In my already existing journals, I've tweaked a few things, such as adding a sleep tracker in my planner, officially establishing my commonplace journal, and trying a different and much larger size for my catch-all; an 8.5x11 inch journal with two ribbon bookmarks, a velvety smooth emerald green cover, and 400 dot grid pages. A little different than my previous two A5, 300 page journals. Considering that I will be using the new catch-all as I did my previous ones, she's about to be thiccc (← three c's).
This system is a more structured way of doing what I was already doing, where the information I record while out in the wild is funneled into more manageable, findable, pieces of information. Ideally, things will be transferred from my traveler's notebook inserts into my catch-all, where it will then be funneled into my glossary, my war binder, or my media journal. I like to think I've gone from my weird soupy swampy pond into a marsh, where the cranes and herons glide over the whispering waters and the tall grasses teem with life.

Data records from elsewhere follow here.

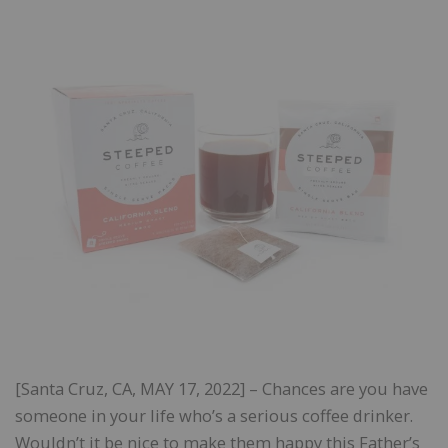
[Santa Cruz, CA, MAY 17, 2022] – Chances are you have
someone in your life who’s a serious coffee drinker.
Wouldn’t it be nice to make them happy this Father’s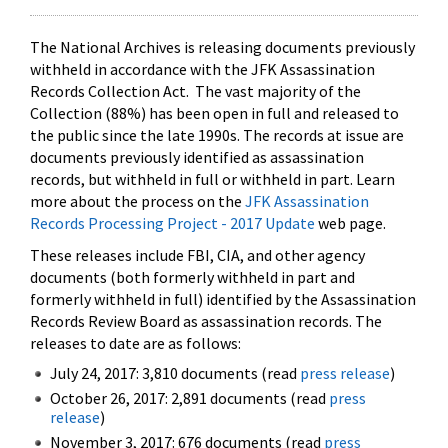
The National Archives is releasing documents previously
withheld in accordance with the JFK Assassination
Records Collection Act. The vast majority of the
Collection (88%) has been open in full and released to
the public since the late 1990s. The records at issue are
documents previously identified as assassination
records, but withheld in full or withheld in part. Learn
more about the process on the
JFK Assassination
Records Processing Project - 2017 Update
web page.
These releases include FBI, CIA, and other agency
documents (both formerly withheld in part and
formerly withheld in full) identified by the Assassination
Records Review Board as assassination records. The
releases to date are as follows:
July 24, 2017: 3,810 documents (read
press release
)
October 26, 2017: 2,891 documents (read
press
release
)
November 3, 2017: 676 documents (read
press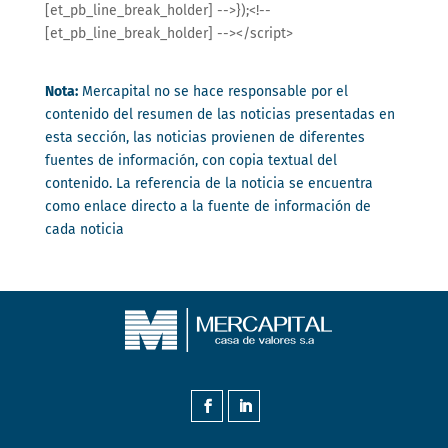
[et_pb_line_break_holder] -->});<!--
[et_pb_line_break_holder] --></script>
Nota:
Mercapital no se hace responsable por el
contenido del resumen de las noticias presentadas en
esta sección, las noticias provienen de diferentes
fuentes de información, con copia textual del
contenido. La referencia de la noticia se encuentra
como enlace directo a la fuente de información de
cada noticia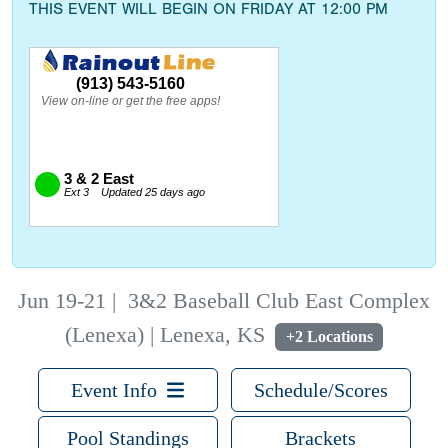
THIS EVENT WILL BEGIN ON FRIDAY AT 12:00 PM
Jun 19-21
|
3&2 Baseball Club East Complex
(Lenexa) | Lenexa, KS
+2 Locations
Event Info
Schedule/Scores
Pool Standings
Brackets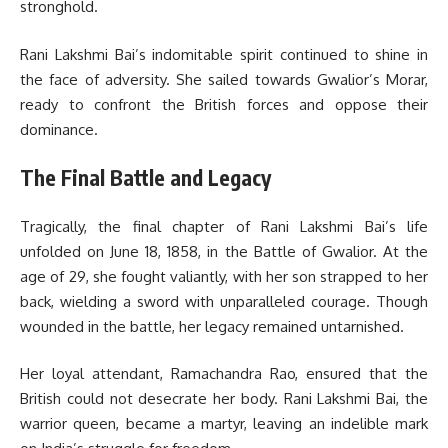
stronghold.
Rani Lakshmi Bai’s indomitable spirit continued to shine in
the face of adversity. She sailed towards Gwalior’s Morar,
ready to confront the British forces and oppose their
dominance.
The Final Battle and Legacy
Tragically, the final chapter of Rani Lakshmi Bai’s life
unfolded on June 18, 1858, in the Battle of Gwalior. At the
age of 29, she fought valiantly, with her son strapped to her
back, wielding a sword with unparalleled courage. Though
wounded in the battle, her legacy remained untarnished.
Her loyal attendant, Ramachandra Rao, ensured that the
British could not desecrate her body. Rani Lakshmi Bai, the
warrior queen, became a martyr, leaving an indelible mark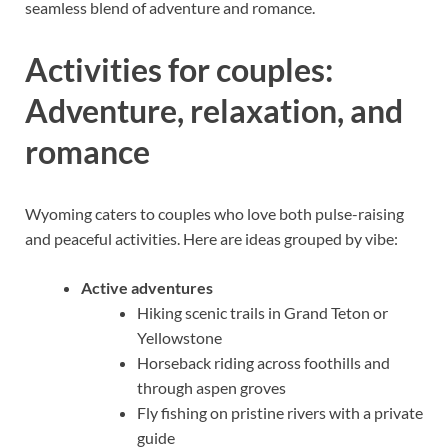
seamless blend of adventure and romance.
Activities for couples:
Adventure, relaxation, and
romance
Wyoming caters to couples who love both pulse-raising
and peaceful activities. Here are ideas grouped by vibe:
Active adventures
Hiking scenic trails in Grand Teton or
Yellowstone
Horseback riding across foothills and
through aspen groves
Fly fishing on pristine rivers with a private
guide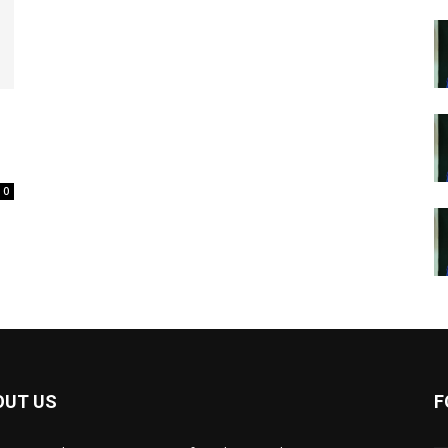
0
OUT US
F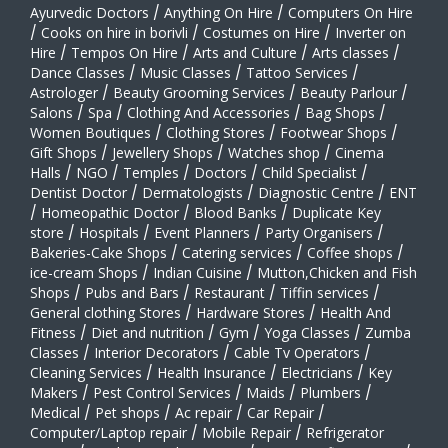
Ayurvedic Doctors
/
Anything On Hire
/
Computers On Hire
/
Cooks on hire in borivli
/
Costumes on Hire
/
Inverter on
Hire
/
Tempos On Hire
/
Arts and Culture
/
Arts classes
/
Dance Classes
/
Music Classes
/
Tattoo Services
/
Astrologer
/
Beauty Grooming Services
/
Beauty Parlour
/
Salons
/
Spa
/
Clothing And Accessories
/
Bag Shops
/
Women Boutiques
/
Clothing Stores
/
Footwear Shops
/
Gift Shops
/
Jewellery Shops
/
Watches shop
/
Cinema
Halls
/
NGO
/
Temples
/
Doctors
/
Child Specialist
/
Dentist Doctor
/
Dermatologists
/
Diagnostic Centre
/
ENT
/
Homeopathic Doctor
/
Blood Banks
/
Duplicate Key
store
/
Hospitals
/
Event Planners
/
Party Organisers
/
Bakeries-Cake Shops
/
Catering services
/
Coffee shops
/
ice-cream Shops
/
Indian Cuisine
/
Mutton,Chicken and Fish
Shops
/
Pubs and Bars
/
Restaurant
/
Tiffin services
/
General clothing Stores
/
Hardware Stores
/
Health And
Fitness
/
Diet and nutrition
/
Gym
/
Yoga Classes
/
Zumba
Classes
/
Interior Decorators
/
Cable Tv Operators
/
Cleaning Services
/
Health Insurance
/
Electricians
/
Key
Makers
/
Pest Control Services
/
Maids
/
Plumbers
/
Medical
/
Pet shops
/
Ac repair
/
Car Repair
/
Computer/Laptop repair
/
Mobile Repair
/
Refrigerator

Will I be journaling more often? Yes. Will this take more of my time? Absolutely. Is it redundant? Slightly. But that's the point. I'd rather spend time sorting thoughts, recording things that inspire me, and putting them to memory, than to be at the mercy of a predatory algorithm full of AI slop, ragebait, and draining content about clothing hauls and poorly written skits posted by severely out-of-touch influencers doing their darndest to seem relatable. Not that there isn't substance online, but when you do find it, the algorithm keeps it from you? For some reason? Shareholder growth, or whatever.

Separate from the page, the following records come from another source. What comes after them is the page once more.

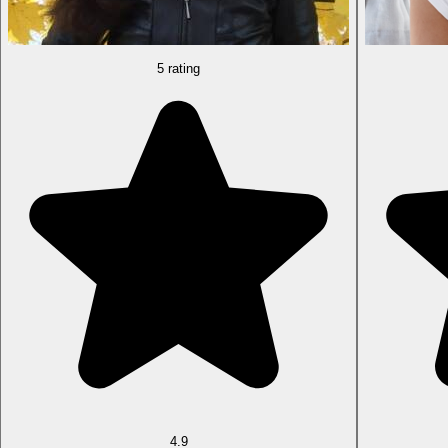
5 rating
4.9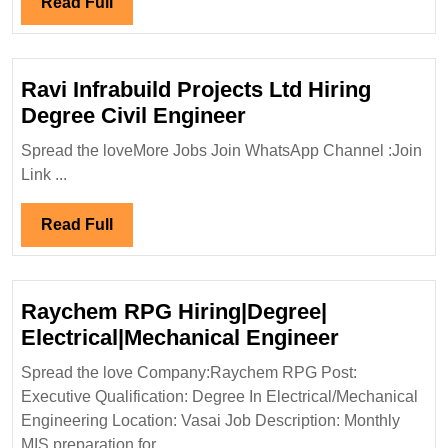
Read
Read Full
Hiring|D
Full
Mechanic
Enginee
Ravi Infrabuild Projects Ltd Hiring
Ravi
Degree Civil Engineer
Infrabuild
Spread the loveMore Jobs Join WhatsApp Channel :Join
Projects
Link ...
Ltd
Hiring
Read
Read Full
Degree
Full
Civil
Engineer
Raychem RPG Hiring|Degree|
Raychem
Electrical|Mechanical Engineer
RPG
Spread the love Company:Raychem RPG Post:
Hiring|Deg
Executive Qualification: Degree In Electrical/Mechanical
Electrical
Engineering Location: Vasai Job Description: Monthly
Engineer
MIS preparation for ...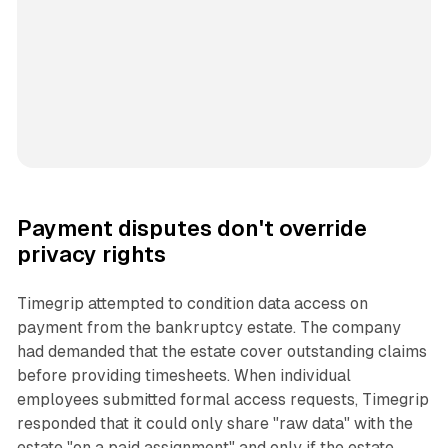
Payment disputes don't override
privacy rights
Timegrip attempted to condition data access on
payment from the bankruptcy estate. The company
had demanded that the estate cover outstanding claims
before providing timesheets. When individual
employees submitted formal access requests, Timegrip
responded that it could only share "raw data" with the
estate "on a paid assignment" and only if the estate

Anyway, here's to combating The Big Rot™ with Anti-Rot™ and using our brains!
I'll end this with a quote I wrote down in my common-place journal (😏) from a YouTube video I discovered recently from a woman who's kept a journal for over 40 years, emphasis added.
"a couple people wrote that they had actually been accused of being narcissistic for keeping a journal. And that to me is probably the most heartbreaking, because, I mean we can go back to antiquity and find people like Socrates who has said 'the unexamined life is not worth living.' I think that the moral there is that keeping a journal isn't an act of narcissism. It is an act of trying to understand the world around you and figuring out how you fit into it and how you can improve yourself to be of better service to others. It is such a shame for people who feel as though this is somehow a selfish act, that this is somehow a narcissistic thing to do. For me, this is self-care of the highest order.... but don't let the fear of an invasion of privacy steal your voice."
~ in short, a bog is acidic, a marsh is not, and a swamp is a marsh in a forest. The more you know.